AI · 4 min read · April 17, 2026
Retrieval beats memorization for clinical code selection
A two-stage retrieval-then-classify method outperforms direct LLM generation for assembling clinical value sets from large standardized vocabularies.
Source: arxiv/cs.LG · Sumit Mukherjee, Juan Shu, Nairwita Mazumder, Tate Kernell, Celena Wheeler, Shannon Hastings, Chris Sidey-Gibbons · open original ↗ ↗
Retrieve similar existing value sets, then classify candidates to build clinical code lists more accurately than direct LLM generation.
- — Clinical value set authoring identifies all codes defining a medical concept in standardized vocabularies.
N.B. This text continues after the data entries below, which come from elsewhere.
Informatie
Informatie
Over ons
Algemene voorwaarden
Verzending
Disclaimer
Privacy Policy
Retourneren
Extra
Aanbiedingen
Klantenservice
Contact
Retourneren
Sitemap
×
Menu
- — LLMs fail to reliably recall large, versioned clinical vocabularies learned during pretraining.
- — RASC retrieves K similar existing value sets, then applies a classifier to rank candidate codes.
- — Cross-encoder on SAPBert achieves AUROC 0.852 and F1 0.298, beating zero-shot GPT-4o at F1 0.105.
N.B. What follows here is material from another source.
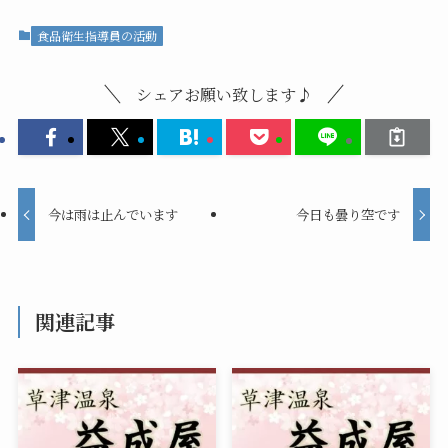
食品衛生指導員の活動
シェアお願い致します♪
今は雨は止んでいます
今日も曇り空です
関連記事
- — Retrieval-then-classify reduces irrelevant candidates per true positive from 12.3 to 3.2–4.4.
- — Performance gap widens as value set size increases, confirming theoretical advantage of shrinking output space.
- — Benchmark created from 11,803 publicly available VSAC value sets, first large-scale dataset for task.
- — Gains replicate across SAPBert cross-encoder, LightGBM, and other classifier architectures.
Frequently asked
- LLMs do not reliably memorize large, versioned clinical vocabularies. RASC retrieves similar existing value sets to form a candidate pool, shrinking the effective output space. A classifier then ranks candidates against ground truth, avoiding hallucinated codes. This two-stage approach reduces irrelevant candidates per true positive from 12.3 to 3.2–4.4.